Home Noticias Los científicos exploraron una cueva en una isla y encontraron restos de...

Los científicos exploraron una cueva en una isla y encontraron restos de un mundo perdido de un millón de primaveras de decadencia

82
0
Los científicos exploraron una cueva en una isla y encontraron restos de un mundo perdido de un millón de primaveras de decadencia

Esto es lo que aprenderá cuando lea esta historia:

  • Una cueva de Nueva Zelanda ha revelado fósiles de millones de primaveras, incluidas 12 especies de aves antiguas y cuatro especies de ranas.

  • Los expertos creen que el descubrimiento muestra cuán drásticamente ha cambiado la civilización forestal de Nueva Zelanda.

  • Los investigadores dijeron que hasta el 50 por ciento de las especies de la Isla Septentrión de Aotearoa se extinguieron ayer de que llegaran los humanos.


Un espectacular fortuna de fósiles descubierto en una cueva en la Isla Septentrión de Nueva Zelanda ha permitido a los científicos vislumbrar por primera vez especies forestales antiguas que vivieron allí hace más de un millón de primaveras. Los fósiles representan 12 especies de aves antiguas y cuatro especies de ranas, incluidas varias especies de aves previamente desconocidas. En conjunto, los fósiles pintan una imagen de un mundo antiguo que luce drásticamente diferente al flagrante. El descubrimiento asimismo llena un infructifero importante en la comprensión científica de los patrones de cese que precedieron a la presentación humana a Nueva Zelanda hace 750 primaveras.

El equipo publicó un estudio sobre el hallazgo en Alcheringa: una revista de paleontología de Australasia.

“Esta es una avifauna recientemente reconocida en Nueva Zelanda, que fue reemplazada por la que los humanos encontraron un millón de primaveras posteriormente”, dijo en un comunicado Trevor Worthy, autor principal del estudio y profesor asociado de la Universidad de Flinders. “Este sobresaliente hallazgo sugiere que nuestros bosques antiguos alguna vez fueron el hogar de un rama diverso de aves que no sobrevivieron el posterior millón de primaveras”.

El equipo localizó los fósiles entre dos capas de ceniza volcánica conservadas en la cueva, cada una de una gran erupción diferente, la primera hace 1,55 millones de primaveras y la segunda hace 1 millón de primaveras. Muchas de las especies representadas entre los fósiles ya se habían extinguido cuando los humanos llegaron a la isla. Por extrapolación, el equipo de investigación estimó que entre el 33 y el 50 por ciento de todas las especies de la isla se extinguieron durante el millón de primaveras ayer de que los humanos llegaran a Nueva Zelanda, probablemente gracias a los rápidos cambios climáticos y las catastróficas erupciones volcánicas, dijo Paul Scofield, coautor del estudio y curador principal de historia natural del Museo de Canterbury.

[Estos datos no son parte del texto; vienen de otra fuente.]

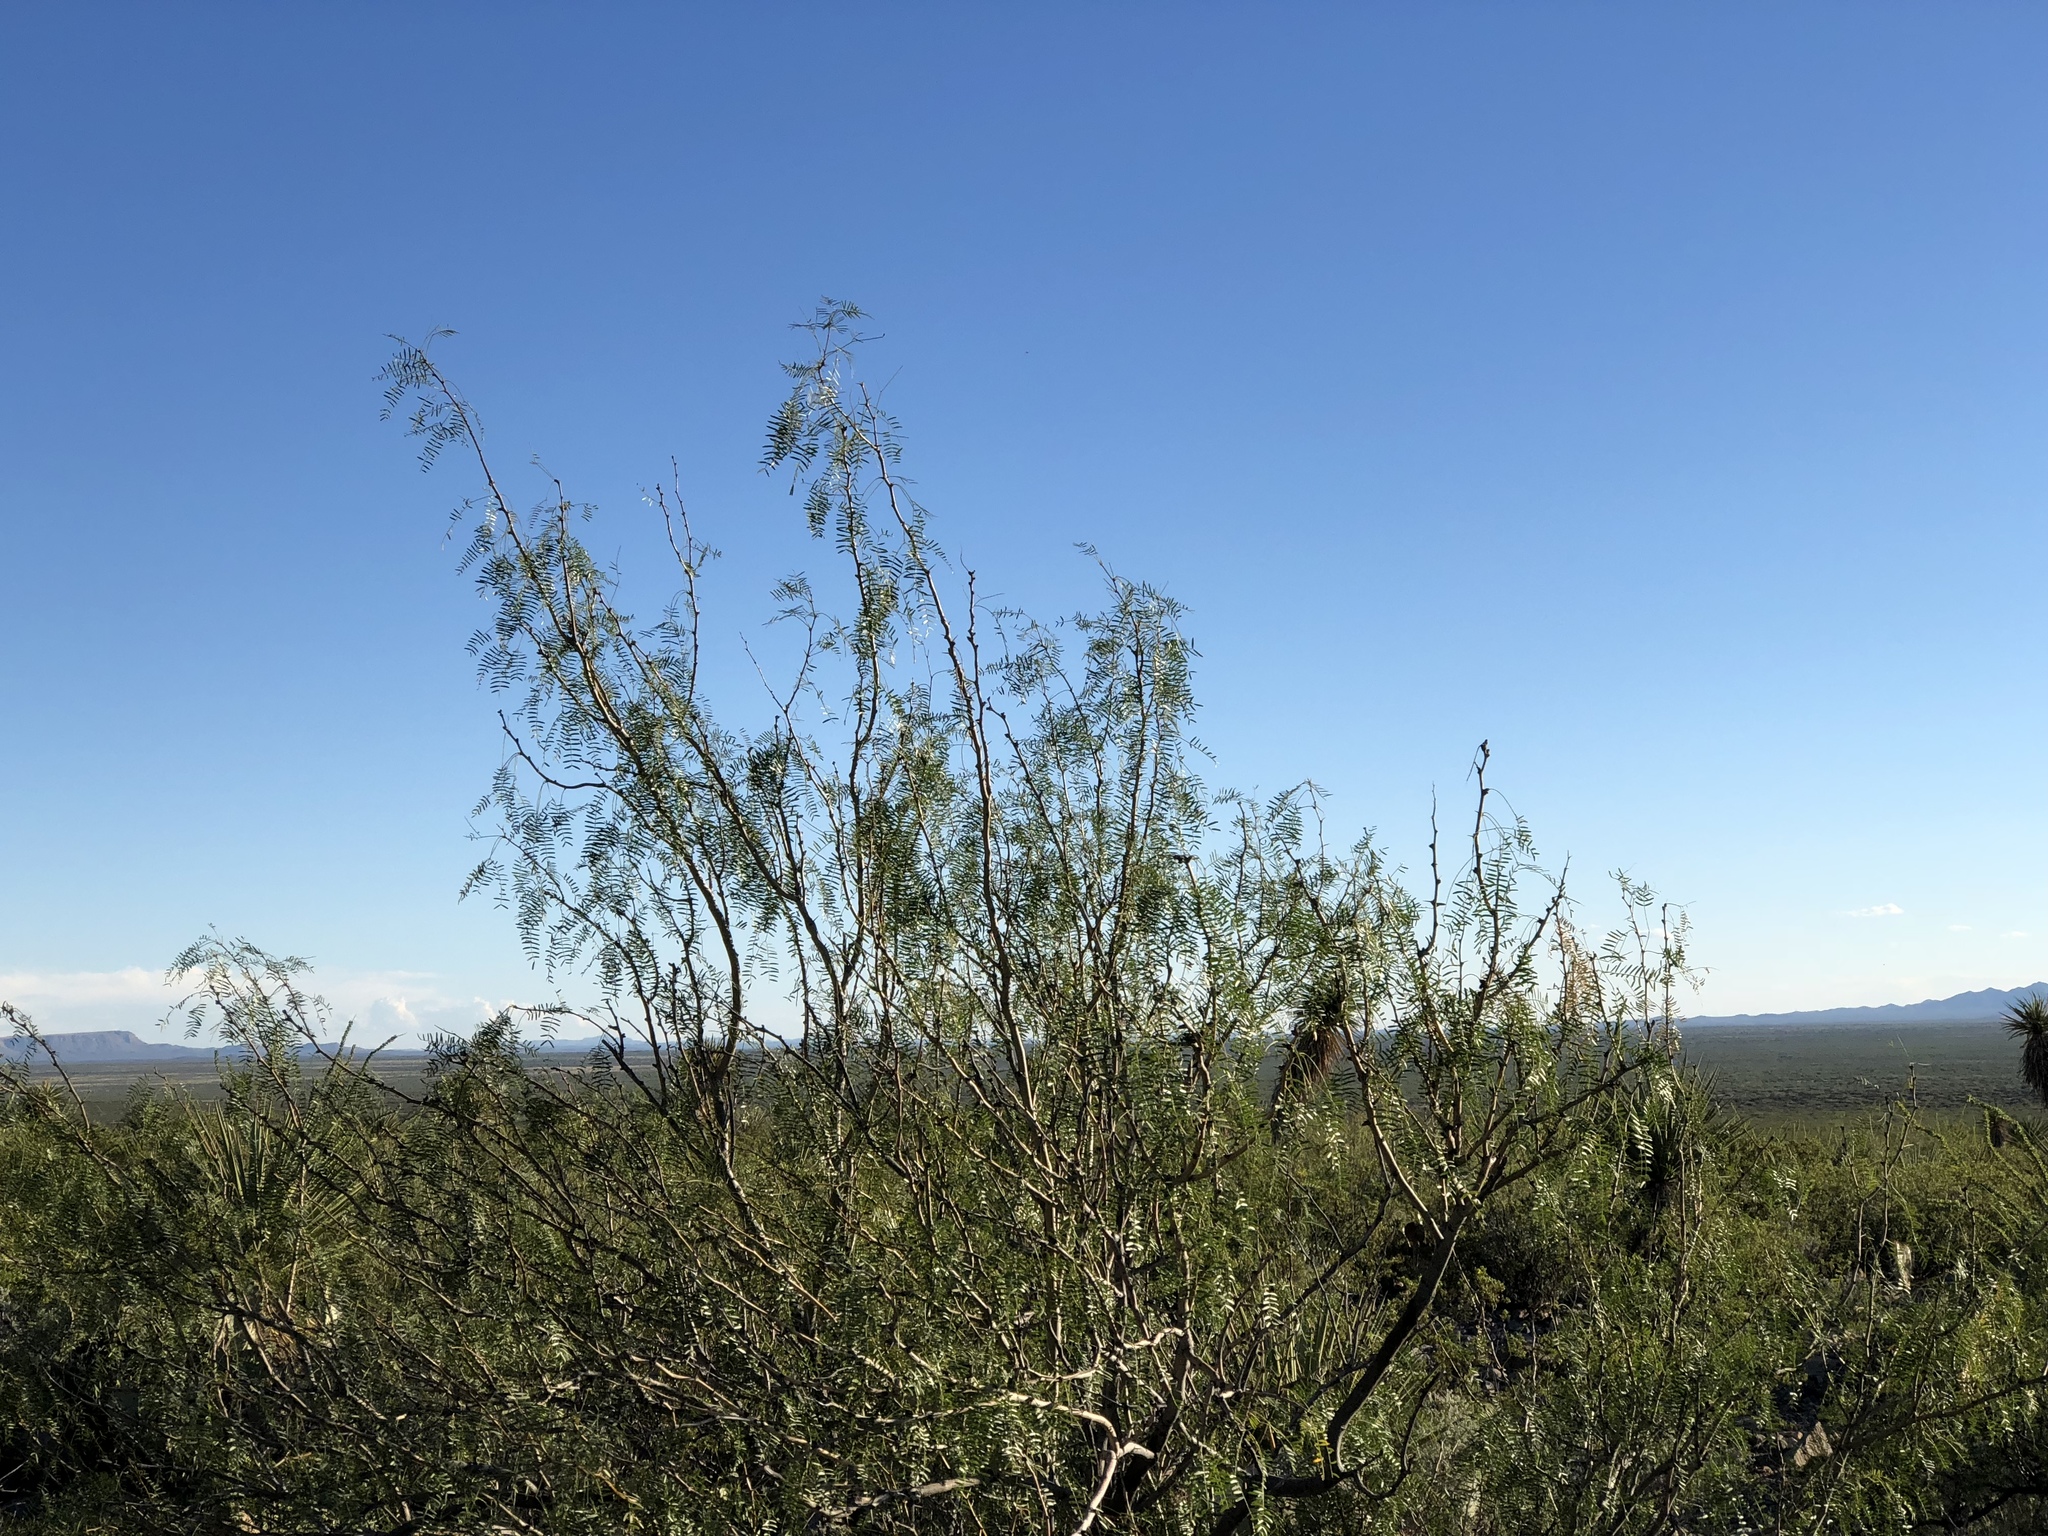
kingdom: Plantae
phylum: Tracheophyta
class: Magnoliopsida
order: Fabales
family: Fabaceae
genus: Prosopis
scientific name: Prosopis glandulosa
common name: Honey mesquite
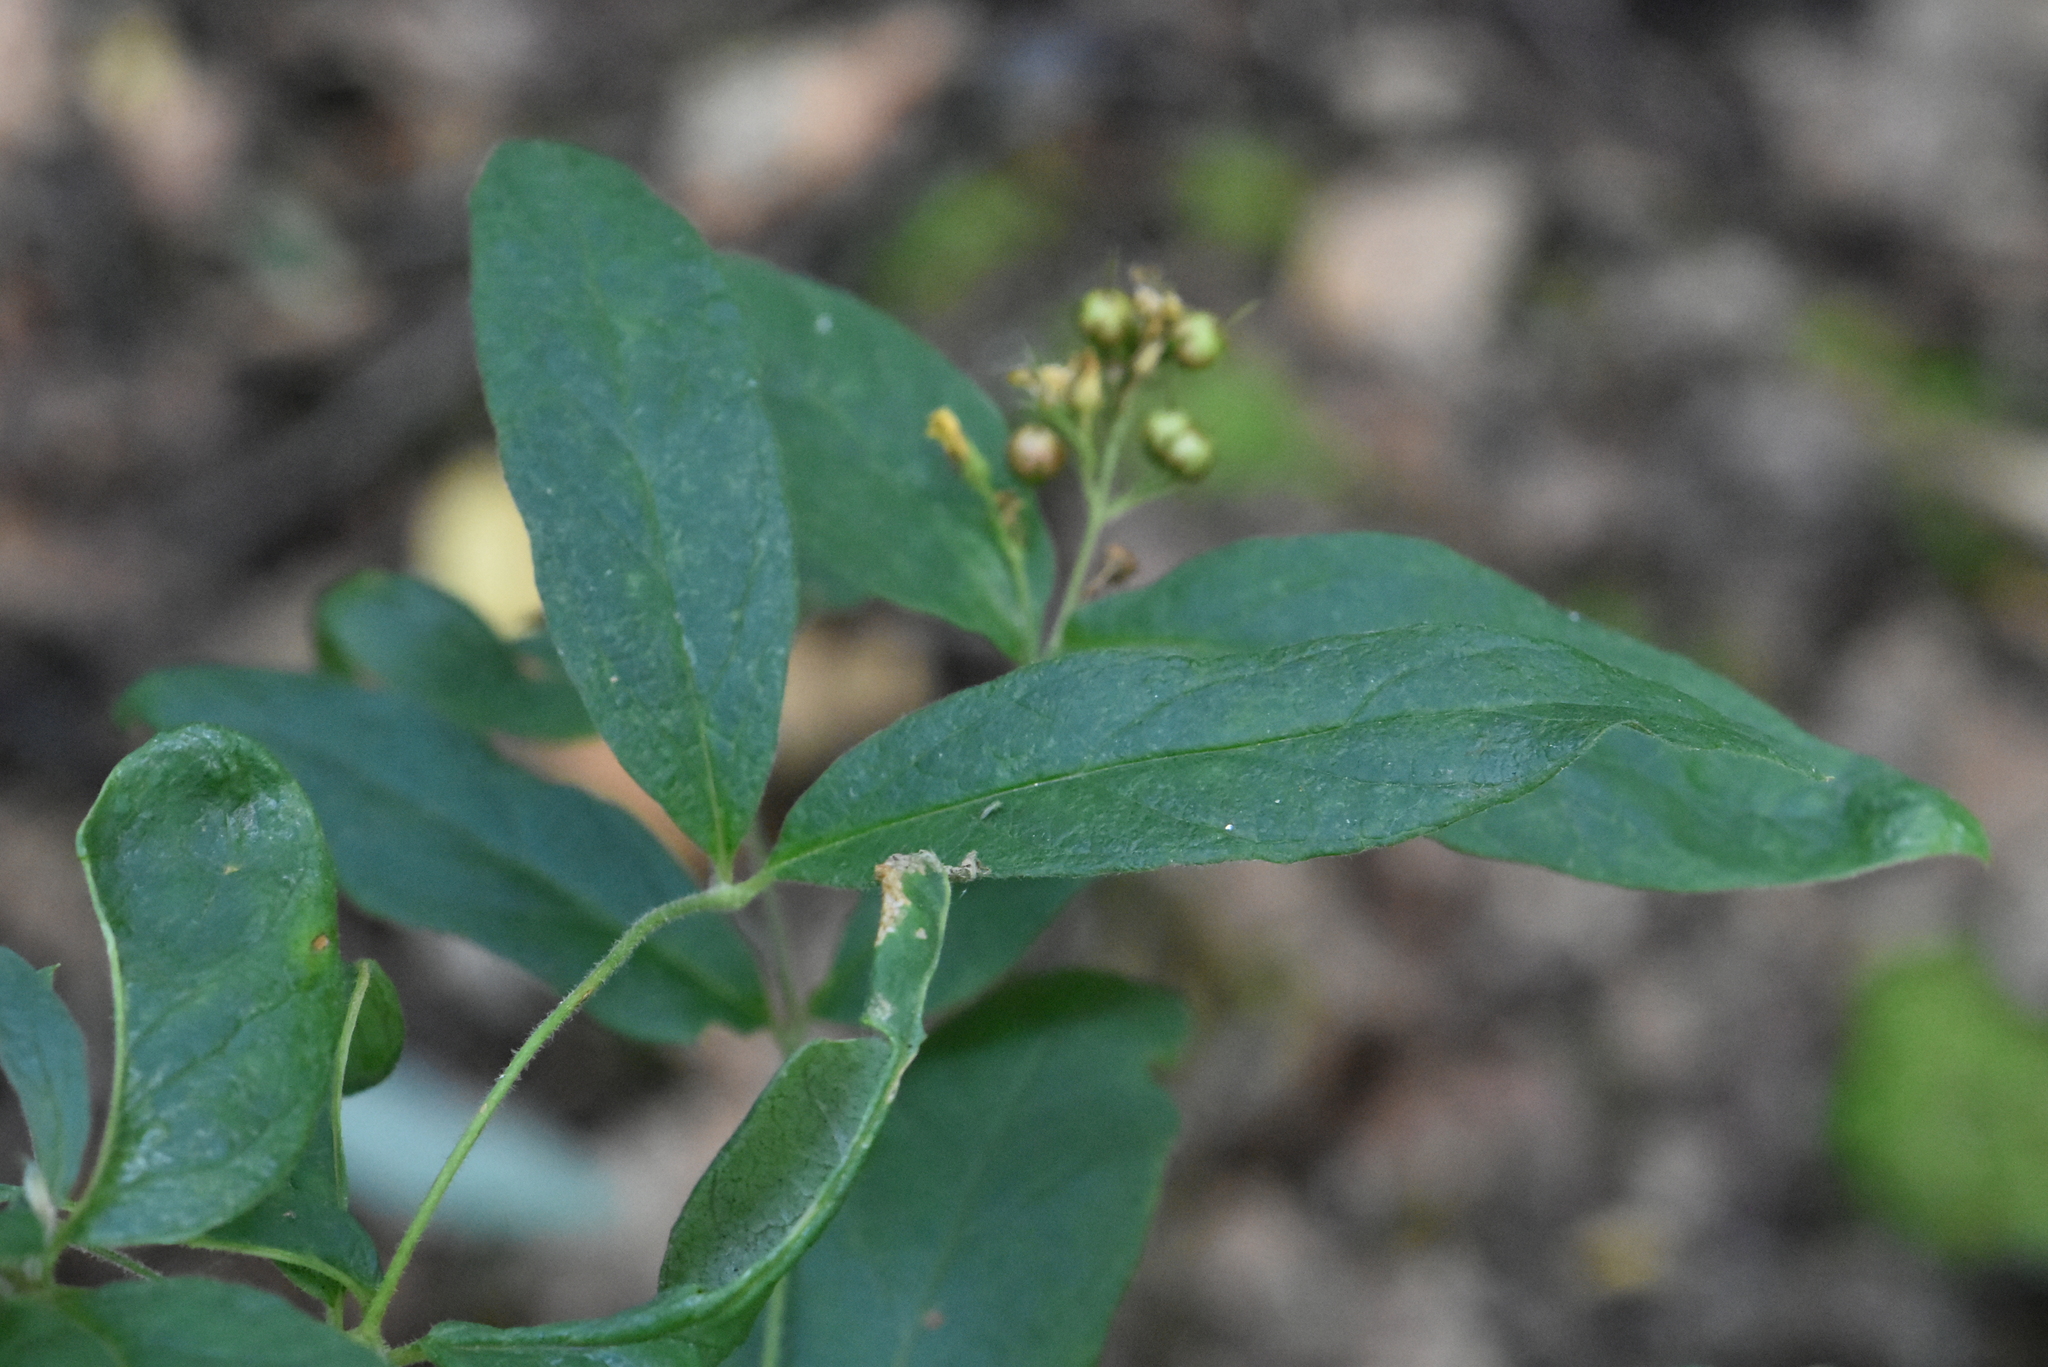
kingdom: Plantae
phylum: Tracheophyta
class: Magnoliopsida
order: Ericales
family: Primulaceae
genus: Lysimachia
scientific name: Lysimachia vulgaris
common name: Yellow loosestrife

Worthy dijo que “durante décadas, la cese de las aves de Nueva Zelanda se vio principalmente a través de la telescopio de la presentación humana hace 750 primaveras. Este estudio demuestra que fuerzas naturales como los supervolcanes y los cambios climáticos dramáticos ya estaban esculpiendo la identidad única de nuestra vida silvestre hace más de un millón de primaveras”.

De todos los hallazgos, los científicos podrían ser los más mareados por descubrir una nueva especie de charlatán, Strigops insulaborealisun antiguo pariente del icónico Kākāpō, un gran charlatán no volante conocido por su peso. El equipo cree que este remoto pudo activo poseído la capacidad de estallar. Al analizar el descubrimiento de fósiles, el equipo notó que el ave antigua tenía patas más débiles que su pariente innovador, lo que implica que el antepasado no era tan hábil escalador como el Kākāpō flagrante. Aún así, el equipo dijo que se necesita más investigación para confirmar que esta antigua ave podía estallar.

Los investigadores asimismo descubrieron un antepasado del Takahe innovador, lo que abre más investigaciones sobre esa ave. Los fósiles de una especie extinta de paloma estrechamente relacionada con las palomas de alas de bronce australianas asimismo entusiasmaron a los expertos.

“Los hábitats cambiantes de bosques y matorrales forzaron un reinicio de las poblaciones de aves”, dijo Scofield. “Creemos que este fue un importante impulsor de la diversificación evolutiva de las aves y otra fauna en la Isla Septentrión”.

Scofield dijo que excavaciones anteriores mostraron vida en Nueva Zelanda hace entre 20 y 16 millones de primaveras y que, por el contrario, los nuevos descubrimientos ofrecen la primera evidencia de vida desde hace 15 millones de primaveras hasta hace un millón de primaveras. “Este no era un capítulo perdido en la historia antigua de Nueva Zelanda”, dijo Scofield, “era un masa perdido”.